Uno è stato appena piantato dalla moglie dopo 19 anni di matrimonio, l’altro ha alle spalle tre divorzi e di donne non ne vuol proprio più sapere.
Billy (Nicola Pistoia), professore di Storia americana, e Sam (Paolo Triestino), scrittore di successo, sono vecchi amici d’infanzia sull’orlo di una crisi di nervi e prima di arrendersi ai colpi della vita decidono di tentare l’ultima carta: una convivenza «al maschile» nella quale, al grido di «l’androginia è il futuro» e «liberiamo la donna che è in noi» si potrà finalmente fare a meno anche dell’altro sesso.
Calendari erotici e bottigliette d’inchiostro rosso, carote e donne chiuse nei tombini, prove di seduzione (irresistibili Pistoia e Triestino che ballano un lento e si baciano sulla bocca nella prova di primo approccio fisico) e fantasie transessuali, spicchi d’aglio e vilipendi alla vagina, parrucche e diete del mirtillo, vestiti abbinati e Volvo verdi pisello.
E se qualcuno si dimostra pronto al radicale cambiamento («Da oggi chiamami Shirley» dice Pistoia all’amico esterrefatto) a qualcun altro, complice l’improvviso arrivo dell’affascinante ex moglie del professore (Carola Silvestrelli), basterà pochissimo per ritornare sulla strada maestra.

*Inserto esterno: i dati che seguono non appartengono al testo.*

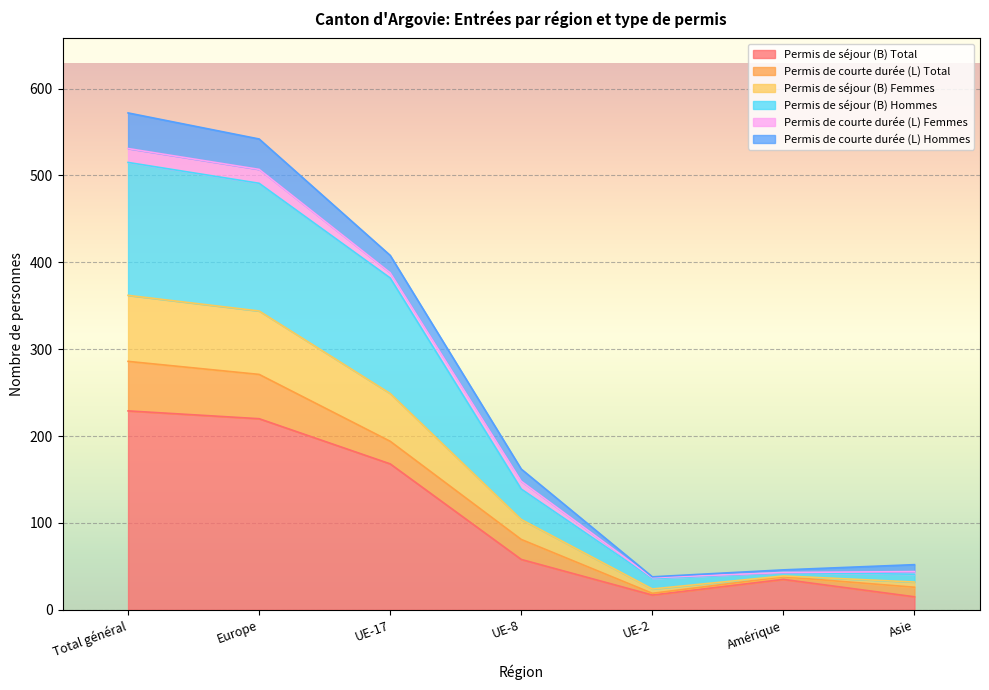

The Permis de séjour (B) Total series shows 55 at Amérique. True or false?

False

Scritta da Murray Schisgal (l’autore di Tootsie), ambientata a Boston e in scena fino al 4 dicembre al Teatro della Cometa, Tutto in famiglia, grande successo negli Stati Uniti e in Germania, è una divertente commedia sulla rivoluzione sessuale e sul bisogno-dovere di essere se stessi. Intelligente, spigliato e ricco di premesse, il testo diverte e fa riflettere per tutta la prima parte nella quale gli affiatatissimi Pistoia e Triestino - sulle orme di Jack Lemmon e Walter Matthau di una rivisitata Strana coppia - litigano, si confessano, si attraggano e si respingono in un vorticoso gioco di nuove identità che non scade mai nel cliché.


Peccato che le attese vengano in parte tradite da un secondo atto prevedibile e farsesco nel quale irrompe la comicità fisica e un po’ ingombrante di Roberto D’Alessandro nel ruolo di Mario, gay in fuga dalla moglie generalessa.
Dedica finale alla regia del recentemente scomparso Gianpiero Bianchi, «il più inglese degli attori italiani» si legge nel commosso scritto della compagnia che campeggia all’ingresso del teatro.